Since the research took place before the economic downturn, something else explained this phenomenon. Downey’s take: People would rather work in an oppressive environment than exert themselves to find a new job. “They might like their job, just not certain elements of it,” he says. “That really surprised us; that people weren’t ready to jump ship. We talk about the new workplace where people don’t stay at the same job forever, but getting a job is difficult and people don’t like to do it.”

I have speculated on the “Should I stay or should I go” dilemma and realize it can be a complicated decision. Of course, since the economic meltdown, many have no choice but to remain in a bad job. However, some people who do have options, or at least who could generate some possibilities, choose to stay.

Comparisons to domestic abuse

I’m veering off a bit from the focus of Drs. Selden and Downey, but I can’t help but ponder why people remain in work environments that have become downright abusive or bullying on a recurring basis.

Such scenarios often resemble all-too-common domestic abuse situations where the abused party stays in the relationship, either hoping that things will change or otherwise feeling trapped and without options. Looking at her choices “objectively,” we can see how she could remove herself from the relationship. However, there are complex psychological and economic reasons why she might remain.

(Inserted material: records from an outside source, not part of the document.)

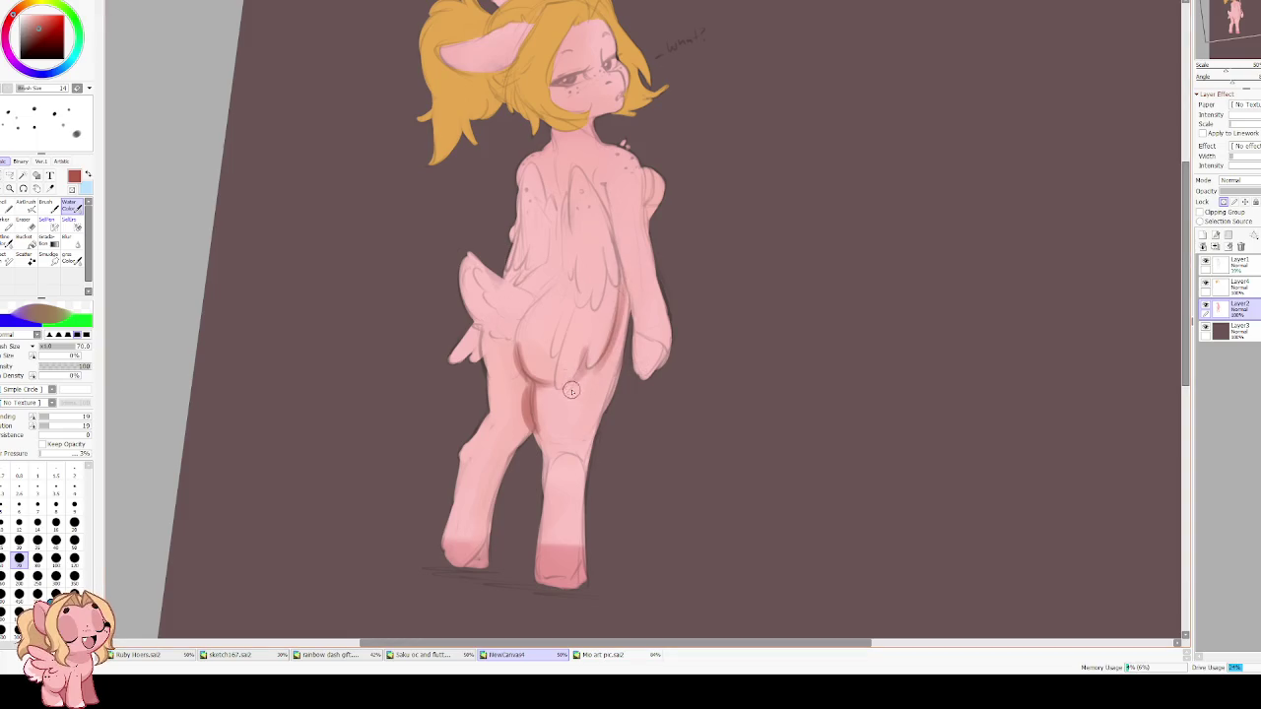
pyautogui.moveTo(558, 246); pyautogui.dragTo(566, 193)
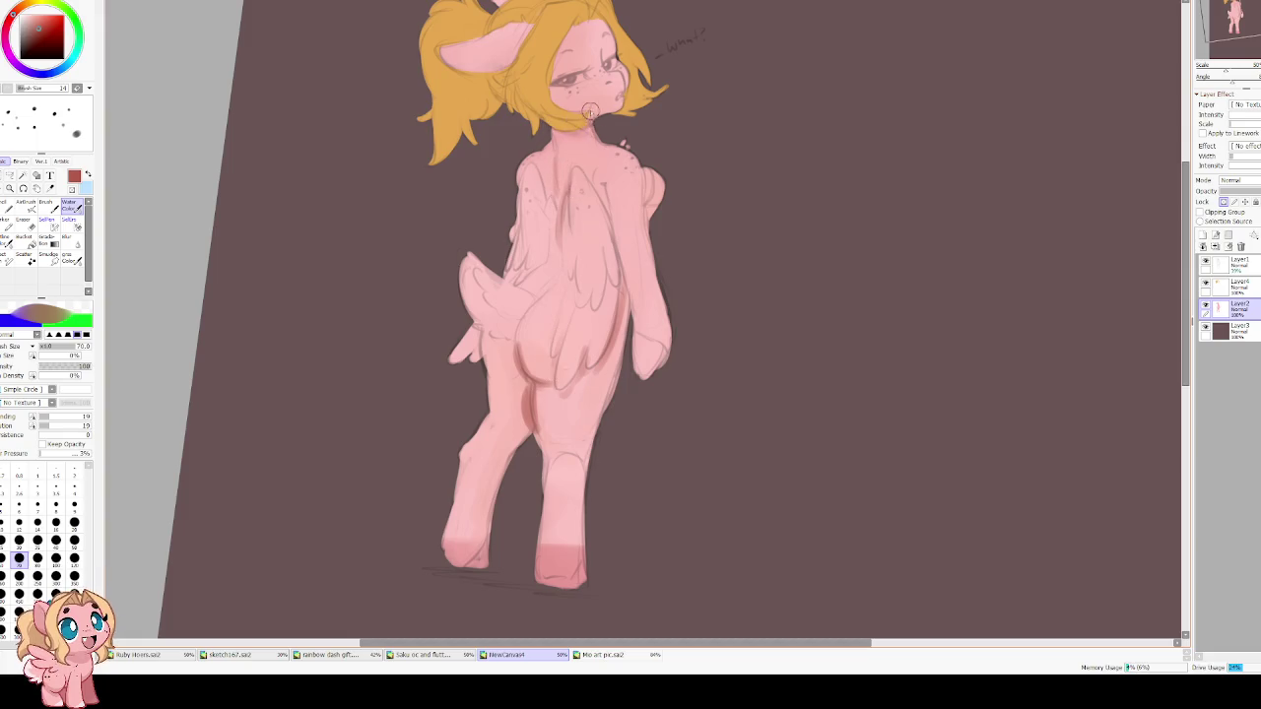
pyautogui.press('bracketright')
pyautogui.press('bracketright')
pyautogui.moveTo(552, 98); pyautogui.dragTo(619, 94)
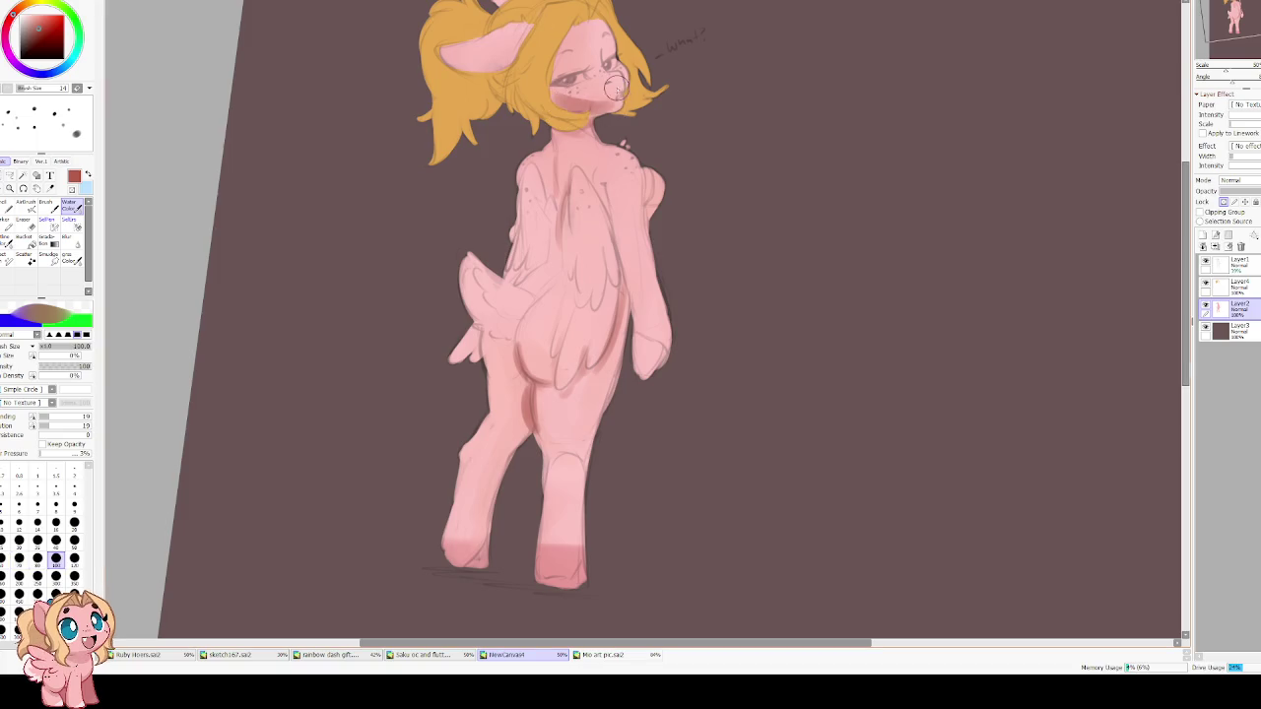
pyautogui.press('ctrl+z')
# In mirrored view, darken the body's left edge and shade down the right leg.
pyautogui.scroll(3, 549, 79)
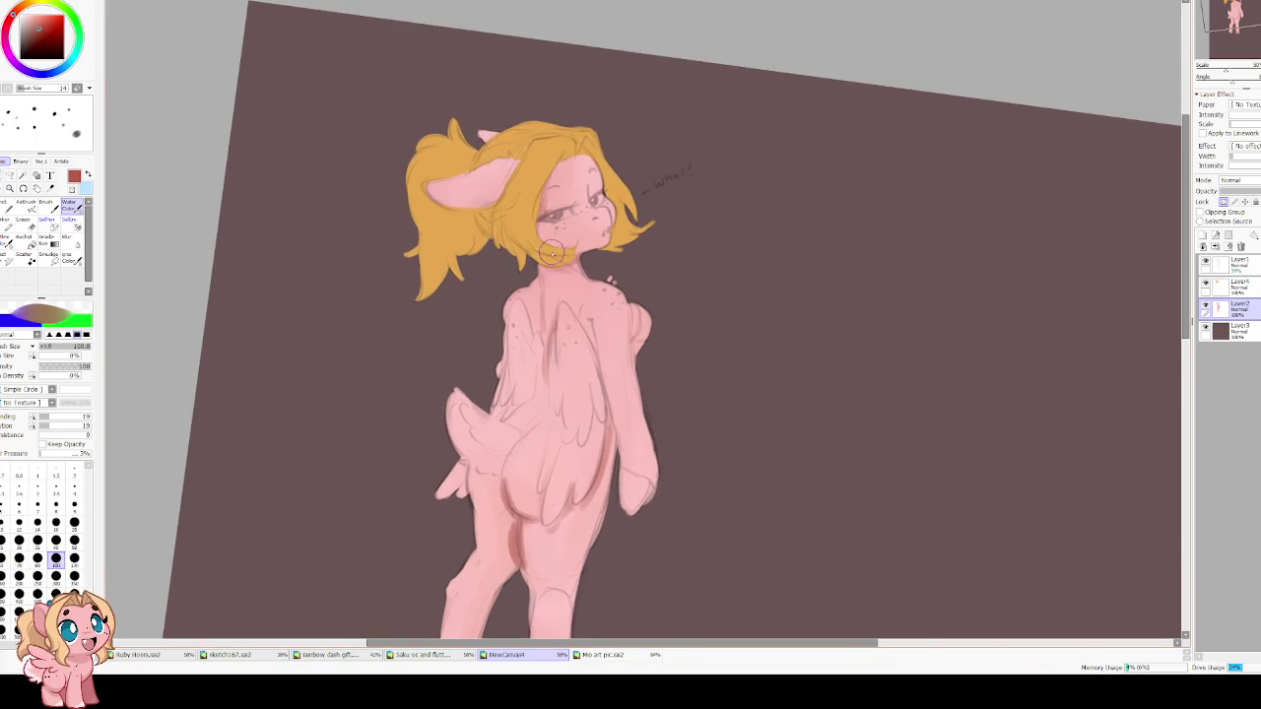
pyautogui.moveTo(570, 152); pyautogui.dragTo(533, 241)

Similar patterns often appear in severe workplace bullying situations. The abuse continues, and some targets keep enduring it, sometimes for years. Eventually they’re so psychologically beaten up that they lack the self-confidence and judgment to move on to a hopefully healthier work setting — or at least to remove themselves from the abusive one. On occasion, they become so consumed with the bullying situation itself that their “fight or flight” instincts break down and they become embroiled in a game they can’t win.

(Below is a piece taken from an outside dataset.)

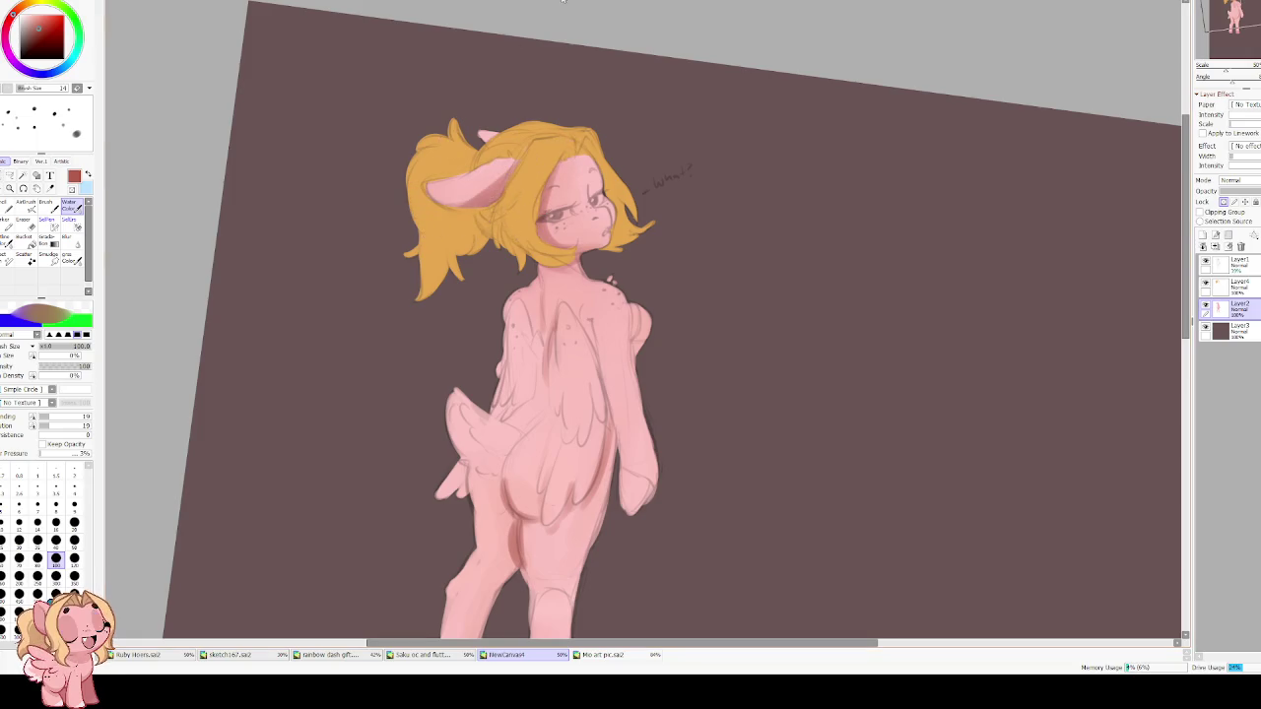
pyautogui.scroll(-4, 568, 273)
pyautogui.press('h')
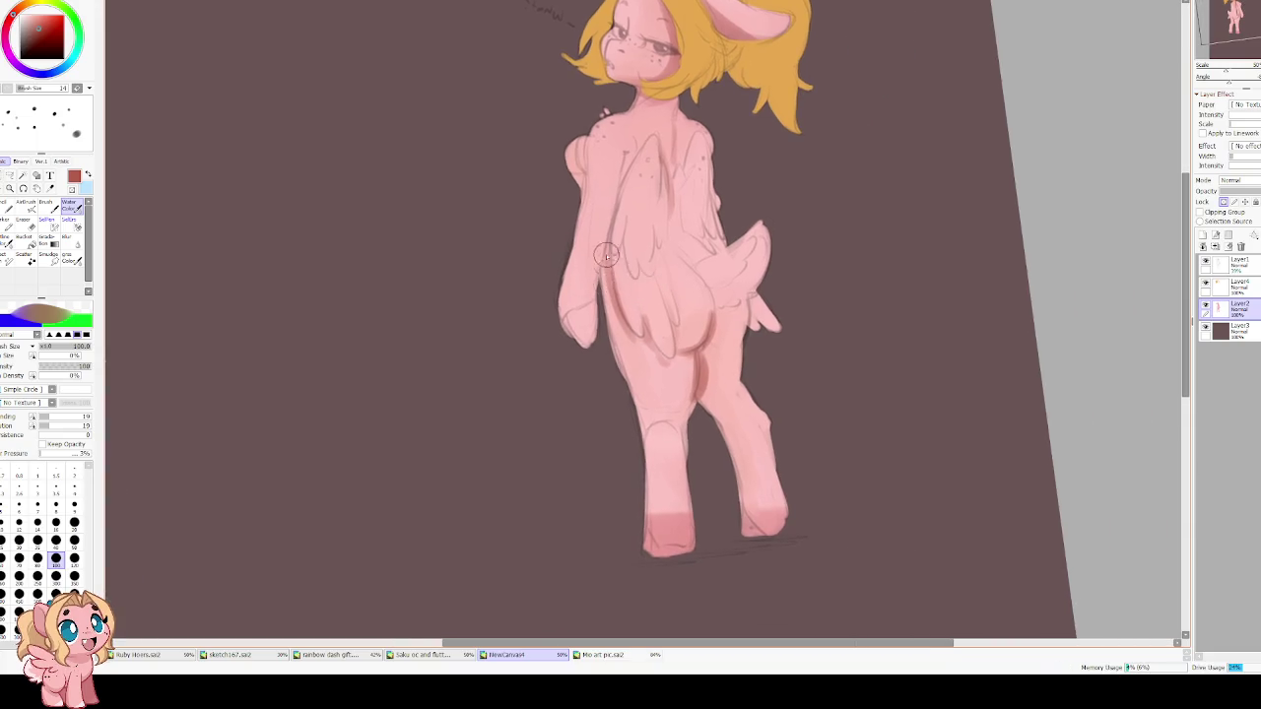
pyautogui.moveTo(611, 335); pyautogui.dragTo(650, 426)
pyautogui.moveTo(629, 357); pyautogui.dragTo(646, 440)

Workplace bullying resembles domestic abuse in another way: As a society, we have been too willing to deny its destructive impact and to dismiss it as a personality conflict or a bad match. It took us many, many years to recognize the harm wrought by domestic abuse, even in the face of mounting evidence. We’re still fighting that uphill battle with workplace bullying, despite real progress over the past decade.

When people ask me if workplace bullying is a lot like schoolyard bullying, I typically respond, yes, in a way, but that domestic abuse is the more apt comparison. These are among the reasons why.